Piononos may refer to several varieties of pastry popular in Spain, South America, and Philippines. They are named after pope Pius IX ('Pio nono' in Italian)


Piononos from Santa Fe

Piononos are small pastries traditional in Santa Fe, a small town adjacent to the city of Granada, Spain. A pionono has two parts: a thin layer of pastry rolled into a cylinder, fermented with different kinds of syrup which give the pionono a sweet and pleasant texture, crowned with toasted cream.
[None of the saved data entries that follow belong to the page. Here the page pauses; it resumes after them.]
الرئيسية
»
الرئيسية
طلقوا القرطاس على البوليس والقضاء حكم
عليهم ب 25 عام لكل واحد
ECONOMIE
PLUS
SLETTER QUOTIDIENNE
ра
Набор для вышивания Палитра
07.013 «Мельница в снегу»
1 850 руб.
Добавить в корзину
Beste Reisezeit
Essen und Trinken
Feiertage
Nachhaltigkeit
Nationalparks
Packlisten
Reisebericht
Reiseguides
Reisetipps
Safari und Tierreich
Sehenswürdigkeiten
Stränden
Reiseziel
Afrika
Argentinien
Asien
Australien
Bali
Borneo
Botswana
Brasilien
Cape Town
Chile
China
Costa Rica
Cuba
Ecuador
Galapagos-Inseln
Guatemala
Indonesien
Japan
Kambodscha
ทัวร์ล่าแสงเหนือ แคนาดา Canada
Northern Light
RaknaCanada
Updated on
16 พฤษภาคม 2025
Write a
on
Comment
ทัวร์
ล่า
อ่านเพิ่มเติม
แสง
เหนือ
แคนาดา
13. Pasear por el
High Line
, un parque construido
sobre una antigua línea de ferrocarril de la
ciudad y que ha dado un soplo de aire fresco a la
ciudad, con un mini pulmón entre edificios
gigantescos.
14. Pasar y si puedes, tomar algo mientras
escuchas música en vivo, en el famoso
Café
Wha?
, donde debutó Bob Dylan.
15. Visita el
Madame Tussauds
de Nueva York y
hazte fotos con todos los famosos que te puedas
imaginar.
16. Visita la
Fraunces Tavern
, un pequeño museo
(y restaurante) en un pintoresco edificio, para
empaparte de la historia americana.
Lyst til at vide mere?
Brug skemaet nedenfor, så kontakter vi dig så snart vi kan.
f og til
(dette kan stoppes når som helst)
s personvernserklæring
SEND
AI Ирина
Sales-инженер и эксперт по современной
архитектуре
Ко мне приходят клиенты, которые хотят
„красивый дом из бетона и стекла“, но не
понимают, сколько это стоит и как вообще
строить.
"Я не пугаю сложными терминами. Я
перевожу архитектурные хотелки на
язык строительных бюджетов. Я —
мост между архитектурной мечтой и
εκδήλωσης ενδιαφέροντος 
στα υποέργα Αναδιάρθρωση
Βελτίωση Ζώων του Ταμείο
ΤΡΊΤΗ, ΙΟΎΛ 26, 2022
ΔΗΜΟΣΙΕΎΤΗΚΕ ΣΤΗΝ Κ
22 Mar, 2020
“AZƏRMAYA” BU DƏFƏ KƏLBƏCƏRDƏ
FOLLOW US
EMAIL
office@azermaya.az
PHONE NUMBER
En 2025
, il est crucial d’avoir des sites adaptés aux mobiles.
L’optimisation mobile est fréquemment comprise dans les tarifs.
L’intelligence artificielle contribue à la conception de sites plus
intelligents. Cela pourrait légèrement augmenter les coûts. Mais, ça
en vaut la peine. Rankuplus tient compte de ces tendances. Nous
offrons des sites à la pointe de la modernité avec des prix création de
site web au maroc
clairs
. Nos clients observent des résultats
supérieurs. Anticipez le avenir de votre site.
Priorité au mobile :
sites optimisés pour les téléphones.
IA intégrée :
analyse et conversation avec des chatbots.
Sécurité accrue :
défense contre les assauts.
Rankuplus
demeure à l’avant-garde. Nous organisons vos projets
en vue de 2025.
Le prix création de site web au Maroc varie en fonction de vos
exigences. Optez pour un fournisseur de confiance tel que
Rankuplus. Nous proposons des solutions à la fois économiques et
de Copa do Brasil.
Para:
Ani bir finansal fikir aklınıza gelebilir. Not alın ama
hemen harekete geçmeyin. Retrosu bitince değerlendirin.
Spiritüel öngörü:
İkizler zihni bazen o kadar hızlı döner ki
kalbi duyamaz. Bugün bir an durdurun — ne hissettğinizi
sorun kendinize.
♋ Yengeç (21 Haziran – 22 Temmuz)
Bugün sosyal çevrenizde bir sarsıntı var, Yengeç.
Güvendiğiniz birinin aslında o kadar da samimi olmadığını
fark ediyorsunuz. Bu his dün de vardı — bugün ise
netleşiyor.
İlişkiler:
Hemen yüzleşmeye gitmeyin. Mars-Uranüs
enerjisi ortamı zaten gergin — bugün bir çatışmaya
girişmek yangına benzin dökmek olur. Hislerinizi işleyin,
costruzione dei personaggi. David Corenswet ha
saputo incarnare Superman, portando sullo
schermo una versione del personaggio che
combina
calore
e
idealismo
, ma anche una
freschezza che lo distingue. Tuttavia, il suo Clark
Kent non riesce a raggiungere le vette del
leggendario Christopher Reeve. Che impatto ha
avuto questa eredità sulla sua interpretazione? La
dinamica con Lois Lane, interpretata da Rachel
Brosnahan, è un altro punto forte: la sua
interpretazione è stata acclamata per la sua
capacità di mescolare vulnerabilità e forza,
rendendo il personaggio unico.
It is typically eaten in one or two bites.

South America[edit]

Argentine homemade piononos
Slice Argentine pionono
Argentine sweet Piononos
Slice Argentine sweet pionono
Argentine sweet piononos with dulce de leche

In various South American countries such as Argentina, Paraguay, Venezuela, Colombia, and Peru, piononos are prepared using a dough made of flour, eggs, and sugar, which is baked in a thin sheet then rolled around a filling of dulce de leche sometimes with walnuts, or fruits like strawberries with chantilly cream, or in the case of savoury piononos with York ham, cheese, tomato and mayonnaise, or a savory salad, such as chicken salad or even tuna.

Puerto Rican[edit]

In Puerto Rico piononos are prepared using yellow, or sweet plantain as the "bread" around a savory filling. It is usually stuffed with a meat filling called picadillo with cheese, the whole sandwich is then deep-fried.


In The Philippines, piononos, or pianonos, are similar to jelly rolls. It is made up of a layer of pastry that consists of eggs, sugar, and sifted flour. It is usually baked as a sheet. Once cooled, jelly or other fillings are spread over the pastry. Then it is rolled from one end to the next. Fillings can range from anything sweet to savory.